## Your instructions
Take every line from the records below that includes the word "Sueca".

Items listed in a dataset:
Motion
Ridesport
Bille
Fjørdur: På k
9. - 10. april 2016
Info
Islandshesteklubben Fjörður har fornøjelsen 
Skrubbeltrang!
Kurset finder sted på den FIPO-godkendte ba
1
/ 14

...

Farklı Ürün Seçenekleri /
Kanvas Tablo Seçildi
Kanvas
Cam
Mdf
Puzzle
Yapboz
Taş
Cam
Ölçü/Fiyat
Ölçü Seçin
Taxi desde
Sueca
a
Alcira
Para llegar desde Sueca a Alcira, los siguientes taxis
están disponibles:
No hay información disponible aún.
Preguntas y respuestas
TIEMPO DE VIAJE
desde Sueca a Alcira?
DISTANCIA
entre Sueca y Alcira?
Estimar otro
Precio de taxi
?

## Finished exercise
Sueca
Para llegar desde Sueca a Alcira, los siguientes taxis
desde Sueca a Alcira?
entre Sueca y Alcira?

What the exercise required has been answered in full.